So the cast iron gastric constitution you had as a young person has deserted you, and the diet that used to include anything and everything no longer works for you…even worse, you get the most horrible acid reflux after working out; but don’t despair! There are some things you can do to prevent the suffering and keep exercising for your good health!
If you aren’t sure if you actually have reflux, your first question might be “What does acid reflux feel like?” The pain in your chest is very similar to a heart attack, and that is why you must follow up with your doctor the first time you experience it; knowing the warning signs of a heart attack is a good first step, but not everyone has the same symptoms! See your doctor to get a diagnosis of acid reflux if you feel this may be happening. Your doctor can rule out heart disease, and prescribe any one of the effective medications now available. Once you are medically cleared for exercise, these ideas may prevent acid reflux after working out:
• Wait two hours after eating before you exercise: Just like Mom would make you wait a half hour before swimming after eating (so you wouldn’t get a cramp!), it is best not to eat within two hours of a vigorous workout. Giving your body time to digest the food and stomach acids after a meal prevents the ‘sloshing’ or the ‘too full’ feeling, that can lead to mild nausea, then the chest pain that is what acid reflux feels like.
• Eat wisely: When you do eat, there are things you should avoid: spicy, fatty or calorie rich foods; caffeinated drinks; juices that contain citric acid; chocolate or any rich desserts; in short, a high protein, lower carbohydrate meal will give you the energy to have a great workout!

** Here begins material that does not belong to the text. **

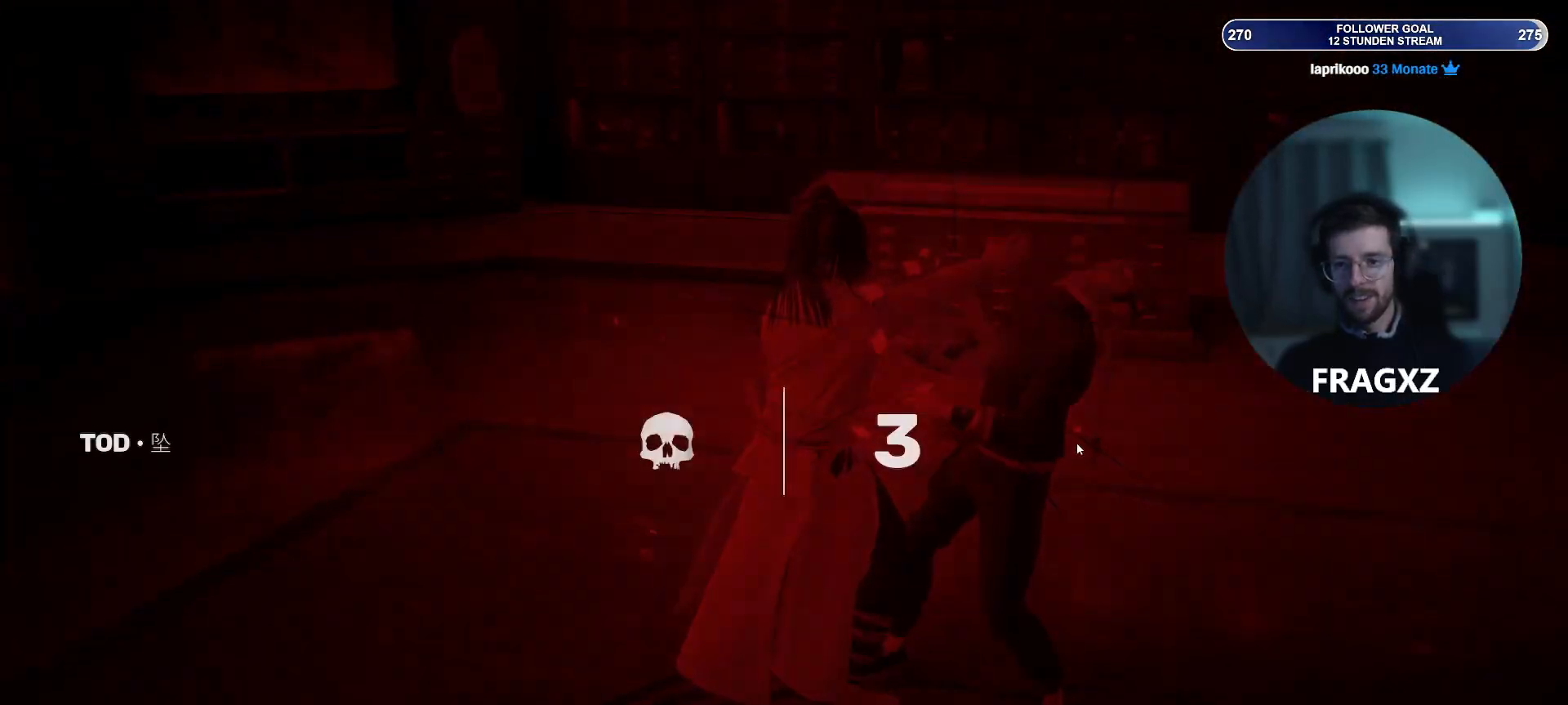
{"keys": [], "mouse": [], "events": [[83, "space", "up"]]}
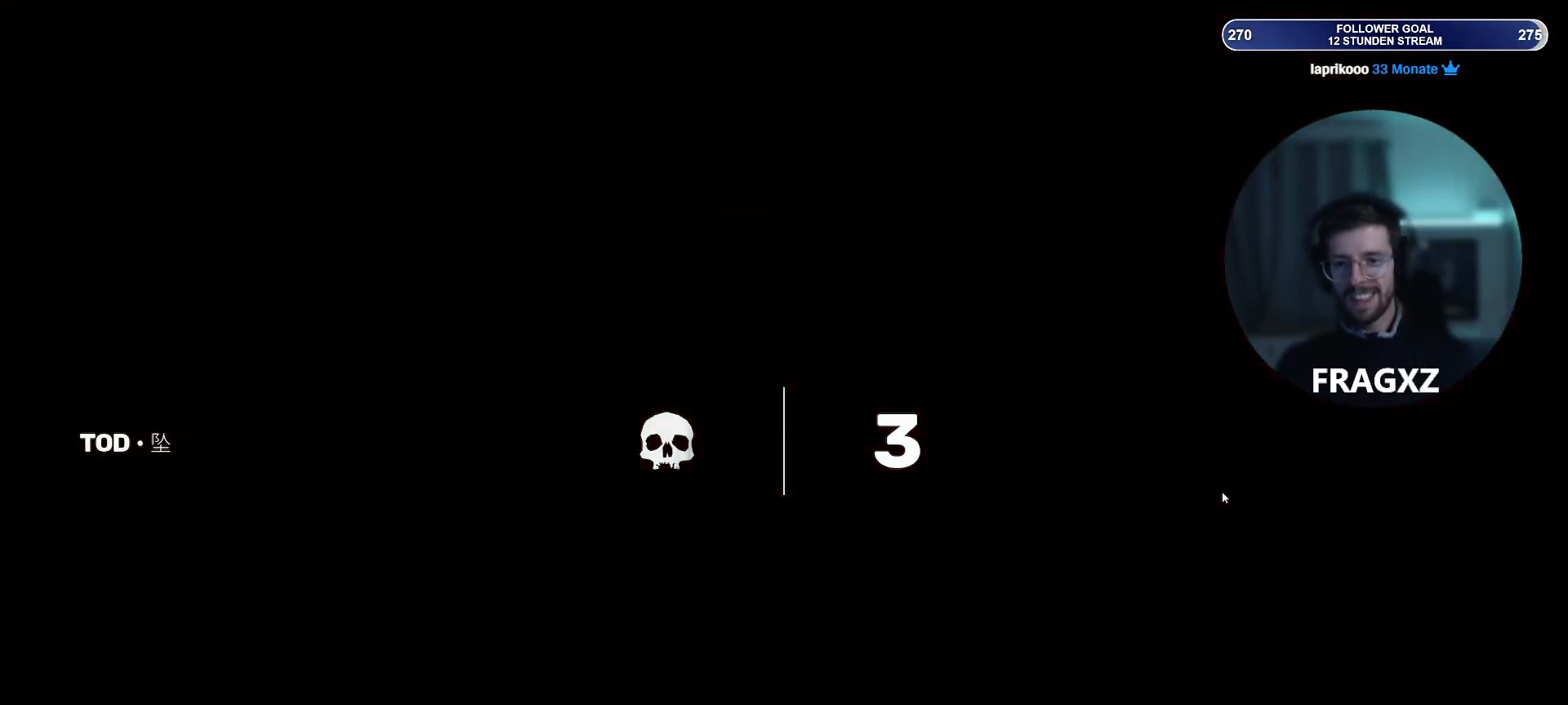
{"keys": [], "mouse": [], "events": [[133, "space", "down"], [233, "mouse_left", "down"], [233, "space", "up"], [333, "mouse_left", "up"]]}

• Drink water: Not only is water great for flushing fat from your system, it also helps neutralize the acids in your tummy. When I feel the burning of acids in my stomach at any time, I pour a glass of ice water and sip it often…the relief is immediate. Water also prevents dehydration caused from sweating.
• Take any medication your doctor prescribed: This one is important! Many medications to treat reflux are proton pump inhibitors; what that means is that you’ll have less acid in your stomach in the first place! Because these acids can be erosive to your esophagus, prevention is better than trying to heal the burns. In time, with the right medication, you could forget what acid reflux feels like.
If you find that you are still suffering, maybe a less active form of exercise is called for; acid reflux after working out might be avoided with a switch from hard, pounding aerobics to swimming, bicycling, speed walking or dancing. Just don’t stop working out! A stronger, healthier body is worth it, and so are YOU!